Funnily enough the thing that put me off social work before was that my friend was a youth offending social worker and she’s incredibly different to me. But when I was doing the admin job, I realised that lots of different people do social work and practise in different ways.
How did you find the course?
It was pretty intense, I think it would be fair to say. It’s different now because you don’t have to do a dissertation, but even now, I would say if you don’t think you can do it, if you’re not 100% sure, don’t bother to apply, because it’s not worth it.
The assessment process was rigorous. You had to have a 2:1 or above and some experience of working with children, young people and families. I’d worked as a teaching assistant before that and then in my [service development] role a lot of the change work was face-to-face with service users. When I first started on Step Up, I thought I was really different to everybody – lots of people were family support workers, drugs workers or mental health advocates and I felt I stuck out a bit – but I soon realised the qualities we had were the same. We all enjoy working with people.
As for the course itself, you’ve got to be motivated. You’ve got to get yourself to the library on a Saturday morning. But then on the plus side you’re working in a team, doing the job.
It’s very child focused, so although you have a placement with adults, it’s very much focused towards the parent groups that you might work with. Mine was in mental health, knowing that, in a lot of the families I work with, the parents have a mental health problem. When I was on placement at first, I thought ‘this isn’t really what I want to do’, but now so many of the parents I work with have borderline personality disorder or schizophrenia. I’m the person that knocks on your front door, that’s my job, so to go into that situation and be able to read what’s going on with the parents, understand it and be able to manage it, that’s incredibly useful. When you’re doing children’s social work the majority of the work you’re doing isn’t with children, it’s with the adults surrounding those children. So it’s really important to understand those issues.

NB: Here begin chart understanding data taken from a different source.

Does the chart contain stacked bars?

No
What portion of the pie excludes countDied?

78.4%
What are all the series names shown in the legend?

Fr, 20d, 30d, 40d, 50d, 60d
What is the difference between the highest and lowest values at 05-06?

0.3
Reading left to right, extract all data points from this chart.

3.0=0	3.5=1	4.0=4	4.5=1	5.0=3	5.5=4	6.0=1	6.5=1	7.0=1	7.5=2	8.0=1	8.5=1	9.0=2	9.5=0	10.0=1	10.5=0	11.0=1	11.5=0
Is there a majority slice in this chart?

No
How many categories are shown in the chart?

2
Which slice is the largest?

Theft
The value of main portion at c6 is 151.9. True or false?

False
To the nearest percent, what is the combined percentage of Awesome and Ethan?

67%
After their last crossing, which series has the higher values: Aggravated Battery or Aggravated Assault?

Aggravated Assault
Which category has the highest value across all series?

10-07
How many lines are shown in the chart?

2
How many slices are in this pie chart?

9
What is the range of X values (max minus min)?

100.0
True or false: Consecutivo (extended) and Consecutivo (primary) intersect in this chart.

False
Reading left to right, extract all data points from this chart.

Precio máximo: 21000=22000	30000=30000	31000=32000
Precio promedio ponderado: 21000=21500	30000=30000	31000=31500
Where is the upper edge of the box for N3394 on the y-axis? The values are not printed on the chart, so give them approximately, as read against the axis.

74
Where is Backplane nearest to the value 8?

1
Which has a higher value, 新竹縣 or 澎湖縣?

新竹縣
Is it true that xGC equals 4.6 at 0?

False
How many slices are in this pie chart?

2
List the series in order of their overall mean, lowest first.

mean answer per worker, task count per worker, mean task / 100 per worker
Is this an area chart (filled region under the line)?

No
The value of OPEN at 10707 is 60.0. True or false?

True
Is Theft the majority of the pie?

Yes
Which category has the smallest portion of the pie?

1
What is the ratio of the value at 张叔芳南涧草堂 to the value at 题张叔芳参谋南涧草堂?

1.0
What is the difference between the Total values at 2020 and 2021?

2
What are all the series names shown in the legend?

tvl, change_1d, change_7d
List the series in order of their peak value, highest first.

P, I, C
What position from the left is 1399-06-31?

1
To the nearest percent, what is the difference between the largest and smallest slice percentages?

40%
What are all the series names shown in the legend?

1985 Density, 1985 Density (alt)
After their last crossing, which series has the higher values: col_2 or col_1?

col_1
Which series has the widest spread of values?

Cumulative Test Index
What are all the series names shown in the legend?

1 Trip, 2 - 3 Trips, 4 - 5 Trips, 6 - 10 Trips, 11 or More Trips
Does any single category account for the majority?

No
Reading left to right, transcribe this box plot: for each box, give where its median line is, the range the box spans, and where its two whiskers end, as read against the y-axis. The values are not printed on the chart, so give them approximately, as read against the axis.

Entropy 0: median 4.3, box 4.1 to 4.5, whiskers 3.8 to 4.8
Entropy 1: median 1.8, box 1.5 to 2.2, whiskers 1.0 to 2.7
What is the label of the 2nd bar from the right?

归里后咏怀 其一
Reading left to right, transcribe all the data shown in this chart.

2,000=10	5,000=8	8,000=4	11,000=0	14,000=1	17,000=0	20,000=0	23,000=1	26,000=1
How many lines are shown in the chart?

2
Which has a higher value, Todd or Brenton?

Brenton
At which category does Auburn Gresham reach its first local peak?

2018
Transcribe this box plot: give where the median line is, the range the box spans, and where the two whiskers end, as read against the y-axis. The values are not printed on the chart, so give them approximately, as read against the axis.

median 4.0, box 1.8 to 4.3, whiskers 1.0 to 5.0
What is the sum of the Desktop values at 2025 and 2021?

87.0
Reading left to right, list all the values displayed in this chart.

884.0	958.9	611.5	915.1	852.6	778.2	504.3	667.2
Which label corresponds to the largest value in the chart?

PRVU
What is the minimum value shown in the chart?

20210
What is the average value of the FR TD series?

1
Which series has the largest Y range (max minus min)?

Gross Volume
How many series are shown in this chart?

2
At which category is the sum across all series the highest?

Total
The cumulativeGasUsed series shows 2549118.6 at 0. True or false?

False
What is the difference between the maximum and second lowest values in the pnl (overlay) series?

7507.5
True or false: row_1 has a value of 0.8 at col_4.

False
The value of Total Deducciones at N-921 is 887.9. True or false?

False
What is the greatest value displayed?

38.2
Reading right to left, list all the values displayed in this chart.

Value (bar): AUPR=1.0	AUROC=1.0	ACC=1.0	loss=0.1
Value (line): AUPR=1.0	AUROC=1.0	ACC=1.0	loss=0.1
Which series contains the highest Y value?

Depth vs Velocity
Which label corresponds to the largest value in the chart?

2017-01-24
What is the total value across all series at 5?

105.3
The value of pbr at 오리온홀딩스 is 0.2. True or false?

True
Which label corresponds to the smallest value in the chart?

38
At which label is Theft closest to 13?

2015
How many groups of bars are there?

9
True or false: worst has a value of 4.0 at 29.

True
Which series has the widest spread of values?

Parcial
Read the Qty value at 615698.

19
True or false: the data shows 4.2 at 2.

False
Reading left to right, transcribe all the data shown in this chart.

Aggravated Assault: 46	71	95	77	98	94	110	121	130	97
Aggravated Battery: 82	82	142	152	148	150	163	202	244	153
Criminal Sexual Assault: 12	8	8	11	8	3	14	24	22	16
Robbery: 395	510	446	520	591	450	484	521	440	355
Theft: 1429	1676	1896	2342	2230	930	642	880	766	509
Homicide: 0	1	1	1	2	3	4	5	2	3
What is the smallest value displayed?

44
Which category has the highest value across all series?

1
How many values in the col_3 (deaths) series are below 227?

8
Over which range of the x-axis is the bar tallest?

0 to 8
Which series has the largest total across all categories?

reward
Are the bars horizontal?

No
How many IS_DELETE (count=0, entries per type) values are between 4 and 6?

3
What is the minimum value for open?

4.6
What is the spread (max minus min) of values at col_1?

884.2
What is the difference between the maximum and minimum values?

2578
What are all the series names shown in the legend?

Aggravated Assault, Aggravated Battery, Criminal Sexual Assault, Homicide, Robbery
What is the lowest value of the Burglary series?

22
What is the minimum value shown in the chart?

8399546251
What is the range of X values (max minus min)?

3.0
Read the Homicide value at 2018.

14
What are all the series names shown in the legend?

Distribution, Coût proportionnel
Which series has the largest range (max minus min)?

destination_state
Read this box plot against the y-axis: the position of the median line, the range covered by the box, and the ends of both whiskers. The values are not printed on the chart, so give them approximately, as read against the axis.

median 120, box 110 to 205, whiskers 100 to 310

Did you consider doing a social work degree?
I couldn’t have afforded it. I would rather work my backside off for the 18 months of Step Up and be paid for it.
You’re on the Assessed and Supported Year in Employment (ASYE) programme now. How are you finding it?
The support we get from the consultant social workers is invaluable, because when you’re thrown a curveball, they can help you think about how and why to respond in a certain way. So it’s more of a pastoral role.
Social work is not an easy job and I suspect part of the issue with recruitment and retention is the fact that people float around feeling like they’re struggling and having that sense that no one else gets it. Their manager’s saying ‘here’s your caseload’ and they don’t feel they can say ‘I don’t know what I’m doing’. So the ASYE programme gives us the opportunity to have those conversations with peers who go, ‘it’s ok, I don’t know what I’m doing either’. And the consultant’s saying: ‘It’s ok, you’ve been practising for three months, why on earth do you think that you should know what to do about everything? Let’s look at what you’re struggling with and work on those as a group.’
I think you get to the end of your course and you think you’re invincible. I’m a decent practitioner, but I’ve had my wobbles.
What do you most value in a job or employer?
Good support and opportunities for progression. And this idea of investment in professional development. I think it’s good at Sheffield; people have a sense of where you are on the career path and they give you challenging cases. We used to swap between long and short term teams after a year, to get a breadth of experience. That’s changing, but there’s still this attitude of asking, what are you going to do next? Social work’s never boring, but it’s good to have a broader sense of what’s going on, because if you’re going to progress up from there you have to have that understanding.